Originally, the students were divided into six teams with different colored spoons: pink, yellow, teal, green, purple, and black, although the black team consisted of only senior Jadon Sokoll-Ward. Each team was captained by two seniors.
Each student was given a spoon of their team’s color. To stay in the game, the students must keep their spoons in their hands, in their mouths, between their toes, or balanced on their nose. It does not count to tape a spoon to your body, have it in a bag or pocket, etc., and it must be visible. A player can not get out when the spoon is knocked out of his or her hand or forcibly taken by anyone, even someone who is not playing. When a person is caught without their spoon, another player can tap them with their own spoon and yell, “Blamo!” in order to get them out.
Truces are allowed in the classes of teachers who do not permit the game and for events such as Culture Fest and the Dramastics performance. Disputes about whether or not a person is out are handled by the seniors. If a player’s spoon breaks, they can either tape their original spoon back together or replace it with a regular plastic spoon before another student can get him or her out.
Blamo is always organized by a senior. This year it’s Olivia Kuykendall. “It’s fun running Blamo. I love watching the competitive attitude people adopted from the game,” she said about her experience.
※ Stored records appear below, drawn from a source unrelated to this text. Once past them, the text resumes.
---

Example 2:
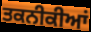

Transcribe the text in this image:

ਤਕਨੀਕੀਆਂ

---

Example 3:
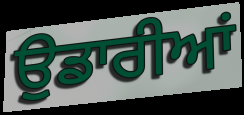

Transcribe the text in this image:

ਉੁਡਾਰੀਆਂ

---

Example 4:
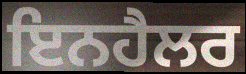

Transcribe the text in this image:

ਇਨਹੈਲਰ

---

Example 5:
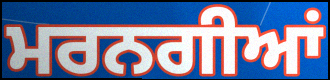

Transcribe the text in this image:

ਮਰਨਗੀਆਂ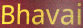
Bhavai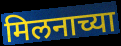
मिलनाच्या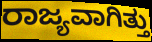
ರಾಜ್ಯವಾಗಿತ್ತು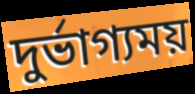
দুর্ভাগ্যময়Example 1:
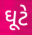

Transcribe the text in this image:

ઘૂટે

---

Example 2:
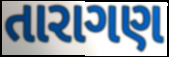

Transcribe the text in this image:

તારાગણ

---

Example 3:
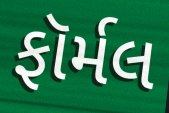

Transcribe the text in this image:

ફૉર્મલ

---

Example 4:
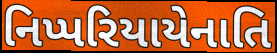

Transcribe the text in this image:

નિપ્પરિયાયેનાતિ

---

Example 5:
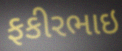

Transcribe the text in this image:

ફકીરભાઇ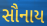
સૌનાય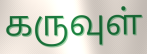
கருவுள்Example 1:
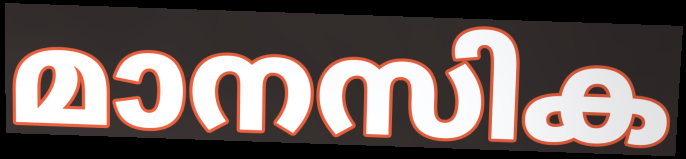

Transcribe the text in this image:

മാനസിക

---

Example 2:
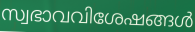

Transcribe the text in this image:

സ്വഭാവവിശേഷങ്ങൾ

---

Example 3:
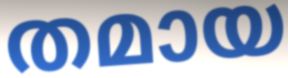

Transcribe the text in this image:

തമായ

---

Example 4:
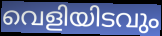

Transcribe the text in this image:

വെളിയിടവും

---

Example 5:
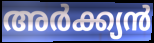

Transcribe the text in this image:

അർക്ക്യൻ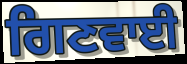
ਗਿਣਵਾਈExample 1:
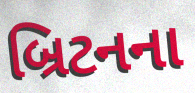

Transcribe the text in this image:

બ્રિટનના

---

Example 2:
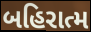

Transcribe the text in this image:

બહિરાત્મ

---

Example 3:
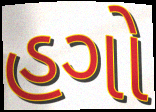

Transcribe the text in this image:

હગો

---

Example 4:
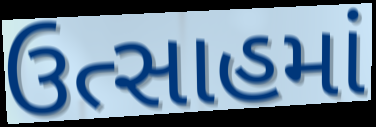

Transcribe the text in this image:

ઉત્સાહમાં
Kuykendall added that she enjoys the “unification of the teams and when people get clever trying to get others out.”
WHO IS IN, WHO IS OUT
Initially, students could not be gotten out by members of their own team, but a free-for-all began March 26th, when only 30 students were left.
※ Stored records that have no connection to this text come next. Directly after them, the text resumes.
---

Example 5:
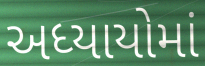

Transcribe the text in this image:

અધ્યાયોમાંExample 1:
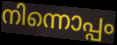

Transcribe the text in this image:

നിന്നൊപ്പം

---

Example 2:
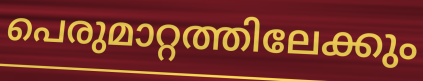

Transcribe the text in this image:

പെരുമാറ്റത്തിലേക്കും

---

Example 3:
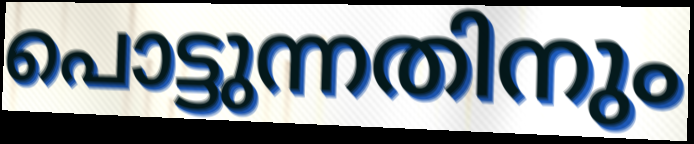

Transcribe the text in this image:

പൊട്ടുന്നതിനും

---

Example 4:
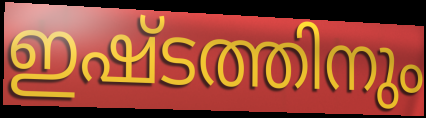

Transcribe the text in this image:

ഇഷ്ടത്തിനും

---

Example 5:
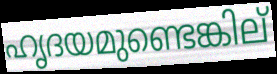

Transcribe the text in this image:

ഹൃദയമുണ്ടെങ്കില്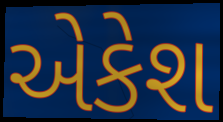
એકેશ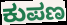
ಕುಪಣ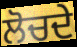
ਲੋਚਦੇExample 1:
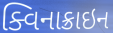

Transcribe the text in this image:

ક્વિનાક્રાઇન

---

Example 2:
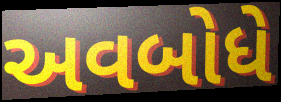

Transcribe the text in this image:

અવબોધે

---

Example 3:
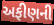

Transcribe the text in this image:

અફીણની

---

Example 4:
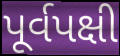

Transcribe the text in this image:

પૂર્વપક્ષી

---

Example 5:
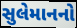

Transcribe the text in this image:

સુલેમાનનો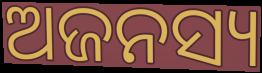
ଅଜନସ୍ୟ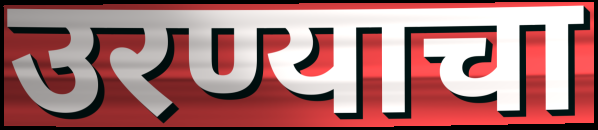
उरण्याचा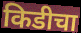
किडीचाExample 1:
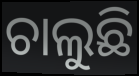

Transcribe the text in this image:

ଚାଲୁଛି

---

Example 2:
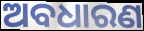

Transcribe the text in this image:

ଅବଧାରଣ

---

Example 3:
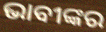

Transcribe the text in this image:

ଭାବୀଙ୍କର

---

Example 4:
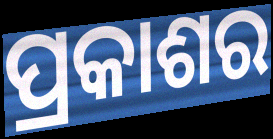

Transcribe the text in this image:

ପ୍ରକାଶର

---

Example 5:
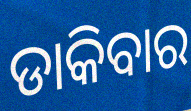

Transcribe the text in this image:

ଡାକିବାର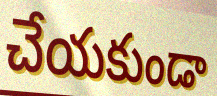
చేయకుండా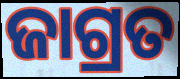
ଜାଗ୍ରତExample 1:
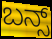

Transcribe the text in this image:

ಬನ್ಸ್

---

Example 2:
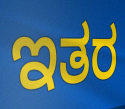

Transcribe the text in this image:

ಇತರ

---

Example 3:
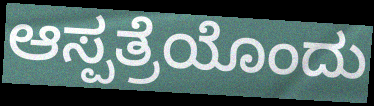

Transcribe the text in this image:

ಆಸ್ಪತ್ರೆಯೊಂದು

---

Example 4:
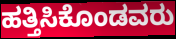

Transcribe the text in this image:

ಹತ್ತಿಸಿಕೊಂಡವರು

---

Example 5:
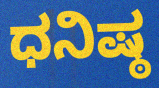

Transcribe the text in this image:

ಧನಿಷ್ಠ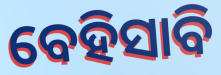
ବେହିସାବି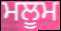
ਮਲੂਮ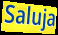
Saluja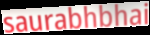
saurabhbhaiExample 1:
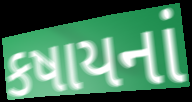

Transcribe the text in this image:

કષાયનાં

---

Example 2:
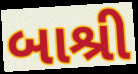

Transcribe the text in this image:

બાશ્રી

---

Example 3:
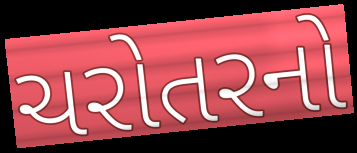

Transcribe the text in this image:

ચરોતરનો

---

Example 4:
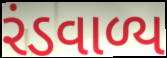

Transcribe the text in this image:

રંડવાળ્ય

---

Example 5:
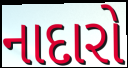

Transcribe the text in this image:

નાદારો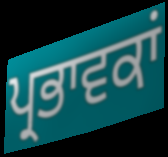
ਪ੍ਰਭਾਵਕਾਂ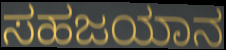
ಸಹಜಯಾನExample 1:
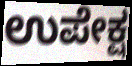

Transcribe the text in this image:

ಉಪೇಕ್ಷ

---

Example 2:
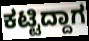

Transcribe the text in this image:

ಕಟ್ಟಿದ್ದಾಗ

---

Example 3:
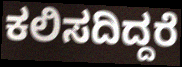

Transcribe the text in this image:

ಕಲಿಸದಿದ್ದರೆ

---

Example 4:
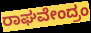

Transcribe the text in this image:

ರಾಘವೇಂದ್ರಂ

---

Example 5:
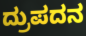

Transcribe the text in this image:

ದ್ರುಪದನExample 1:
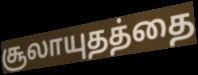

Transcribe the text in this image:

சூலாயுதத்தை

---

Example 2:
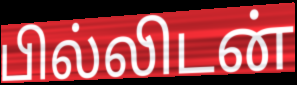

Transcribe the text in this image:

பில்லிடன்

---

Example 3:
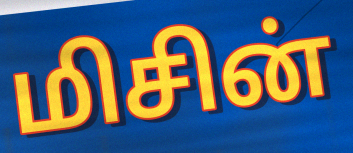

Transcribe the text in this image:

மிசின்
At the end of Spring Break, the game got a little more interesting and a lot more challenging due to a new rule: as of April 8th, players could only hold their spoons in their right hands. Only 20 students were left by the end of the day.
Currently there are 10 students left:
Freshmen: Emma Schreier
Sophomores: Renee Lindenmann, Michael Weiss
Juniors: Flora Aubin, Bryan Hwang, Nicolette Brookman, Nate Palmer, Krupa Patel
Seniors: Natalie Keepers, Logan Mitchell
HOW THEY’VE STAYED IN
“It’s really exciting that we’re so close to the top 10. I was the first one out my freshman year, so I’m surprised that I’ve been doing so well the past two years. I was in the top 4 last year. If I were to advise another person about how to stay in, I’d say that the most important thing is never letting your guard down,” said junior Nicolette Brookman.
A big part of the fun of Blamo is not only staying alive, but getting other people out. Conversely, getting out is the worst part of Blamo. It means you’ve lost. People’s stories of getting out or getting other people out ranges from the mundane to the hilarious.
Senior Jadon Sokoll-Ward was eliminated by sophomore Jack Buzard. Buzard gave his account of what happened. “Me, Hayley [Skaggs] and Nick [Zuelsdorf] walked over to Jadon’s house because we were in the neighborhood. His mom answered the door and invited us in. We walked up to his room and realized that he was sleeping. I walked in and woke his up and whispered in his ear ‘Blamo you are out baby.'”
Freshman Hanaa Omran got out another freshman, Caitlin Pettengill. Omran surprised Pettengill at her house during dinner. Pettengill tried to convince her that it didn’t count, but “Blamo has no mercy.”